2° O objecto do litígio cometido ao Tribunal Arbitral foi definido na Convenção de Arbitragem (documento de fls. 109) nos seguintes termos: "Determinar se assiste ou não à Requerente (Ré na presente acção) o direito de resolução do contrato-promessa celebrado entre a EPAL – Empresa Portuguesa das Águas Livres, S.A. (A. na presente acção), e a G..., em 27-12-1993, com as alterações constantes das Adendas e Aditamentos de 08-08-1997, 09-03-2000 e 19-05-2001"
3° O Tribunal Arbitral proferiu acórdão, em 24-11-2004 (depositado no Tribunal Cível de Lisboa, em 25-01-2005), julgando "a acção procedente, declarando que a A. (S...) tem o direito a resolver o contrato-promessa celebrado em 27 de Dezembro de 1993, com as alterações introduzidas pelas adendas e aditamentos de 8 de Agosto de 1997, de 9 de Março de 2000 e de 19 de Maio de 2001".
4° As partes no litígio em causa na instância arbitral renunciaram à possibilidade de recurso (artigo 16.° do Regulamento do Tribunal Arbitral, junto a fls. 112, e Cláusula 8.ª, n.° 5, do Contrato-Promessa, junto a fls. 34).
5° As AA. foram notificadas da decisão arbitral a 20-01-2005.
6° No Regulamento do Tribunal Arbitral, as partes convencionaram que "os árbitros julgam segundo o direito constituído" (artigo 13.° do Regulamento, junto a fls. 112), por oposição à solução de acordo com a equidade.».

III

Analisemos as conclusões das Recorrentes.

Referem as Recorrentes, em primeiro lugar, que a EPAL e o C…, em sessão de 14 de Julho de 2003, do processo arbitral subjacente ao recurso jurisdicional ora interposto, requereram, ao abrigo do disposto no artigo 264.°, n.° 3, do Código de Processo Civil, a consideração de determinados factos relevantes para a decisão que veio a ser proferida, mas o Tribunal Arbitral não os acolheu nessa mesma decisão. Todavia, em lado algum da referida decisão arbitral se identifica ou detecta uma qualquer consideração dos factos de que a EPAL e o C… se pretenderam socorrer ou, do mesmo modo, uma qualquer decisão expressa sobre o requerimento apresentado em 14 de Julho de 2003, sendo, por isso, a decisão arbitral completamente omissa quanto a esses pontos.

• Dados apresentados:
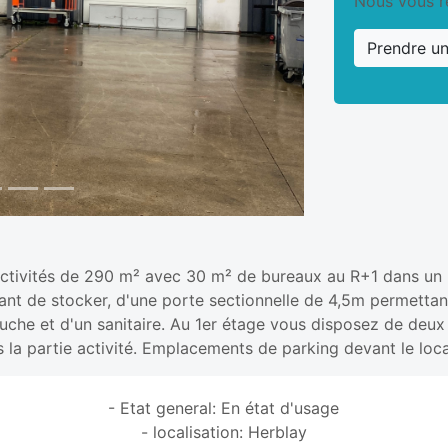
Nous vous r
Prendre u
activités de 290 m² avec 30 m² de bureaux au R+1 dans un p
nt de stocker, d'une porte sectionnelle de 4,5m permettan
ouche et d'un sanitaire. Au 1er étage vous disposez de deu
la partie activité. Emplacements de parking devant le loca
- Etat general: En état d'usage
- localisation: Herblay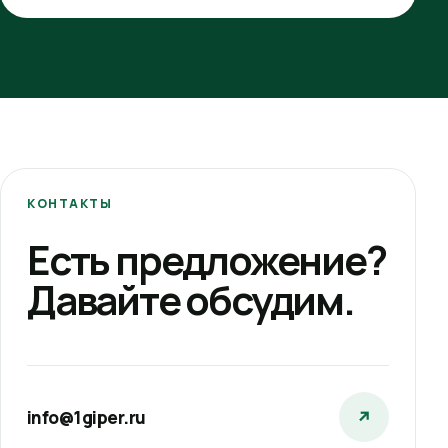
КОНТАКТЫ
Есть предложение?
Давайте обсудим.
info@1giper.ru
↗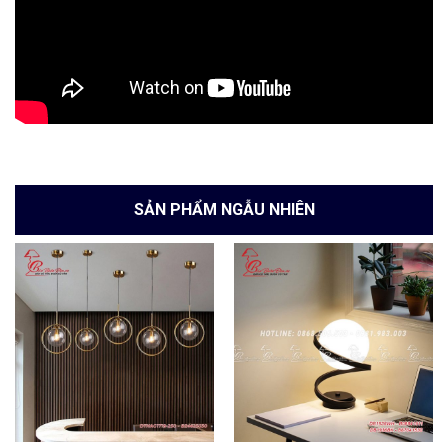
SẢN PHẨM NGẪU NHIÊN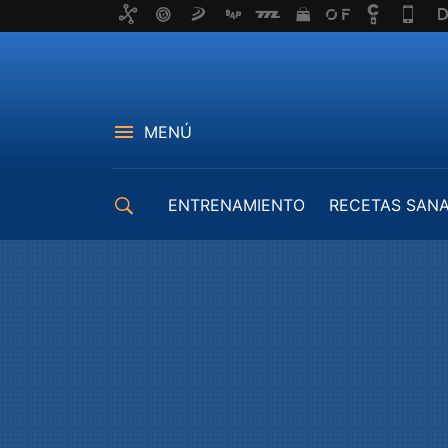
MENÚ
ENTRENAMIENTO
RECETAS SAN
EQUIPAMIENTO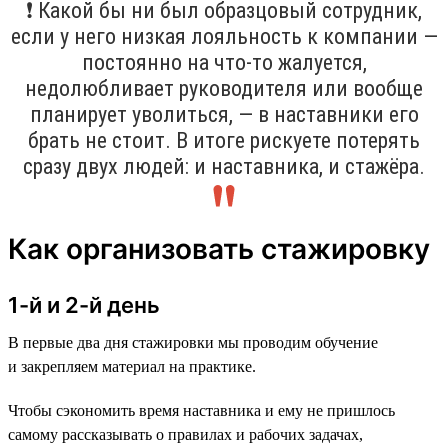
❗ Какой бы ни был образцовый сотрудник,
если у него низкая лояльность к компании —
постоянно на что-то жалуется,
недолюбливает руководителя или вообще
планирует уволиться, — в наставники его
брать не стоит. В итоге рискуете потерять
сразу двух людей: и наставника, и стажёра.
Как организовать стажировку
1-й и 2-й день
В первые два дня стажировки мы проводим обучение
и закрепляем материал на практике.
Чтобы сэкономить время наставника и ему не пришлось
самому рассказывать о правилах и рабочих задачах,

• O que fazer:
Continue o excerto sobre a decisão arbitral a partir da última frase apresentada. Este material é independente do excerto sobre a decisão arbitral.

• Resposta:
A conclusão a retirar – acrescentam – é a de que o Tribunal Arbitral entendeu não acolher a pretensão formulada, mas sem que se detivesse minimamente sobre a fundamentação de uma tal decisão, existindo, por isso, de forma manifesta, violação do dever de fundamentação, o que constitui motivo de anulação da decisão arbitral, por força do disposto na alínea d) do n.° 1 do artigo 27.° e n.° 3 do artigo 23.° da Lei n.° 31/86, de 29 de Agosto. E, assim sendo, decidiu mal o Tribunal recorrido, com ofensa do disposto nos artigos 158,°, 659.°, n,ºs 2 e 3, e 666.°, n.° 3, do Código de Processo Civil e 23.°, n.° 3, e 27.°, n.° 1, alínea d), da Lei n.° 31/86, de 29 de Agosto, ao considerar que o mencionado Acórdão Arbitral não era anulável à luz destes mesmos preceitos legais.
Acresce – dizem ainda – que, em 18 de Novembro de 2005, o Tribunal Arbitral decidiu considerar como assentes factos alegados em articulado superveniente das ora Recorrentes, factos esses que, naturalmente, por força de tal decisão, deveriam ter sido vertidos na matéria de facto apurada, constante do Acórdão Arbitral, por força do disposto no referido artigo 659.°, n.° 2, do Código de Processo Civil, e devidamente valorados na decisão a proferir. Acontece, todavia, que, contra o que entendeu o Tribunal recorrido, os factos dados como provados na tal sessão de 18 de Novembro de 2005 não constam do elenco dos factos relevantes para a decisão, ao contrário do que sustenta o Tribunal a quo e do que se impunha ao Tribunal Arbitral por força, mais uma vez, do artigo 659.°, n.° 2, do Código de Processo Civil.
Entendem que a circunstância descrita resulta, desde logo, em vício de violação do dever de fundamentação, decorrente do artigo 158.° do Código de Processo Civil, inter alia, na medida em que, apesar de ter formalmente admitido o articulado superveniente apresentado pelas ora Recorrentes e do mesmo ter extraído como assentes três factos particularmente relevantes para a decisão final a proferir, acabou por não os considerar no elenco dos factos assentes para a decisão arbitral, como se lhe impunha pelo artigo 659.°, n.° 2, do Código de Processo Civil, sem para tanto apresentar qualquer fundamentação.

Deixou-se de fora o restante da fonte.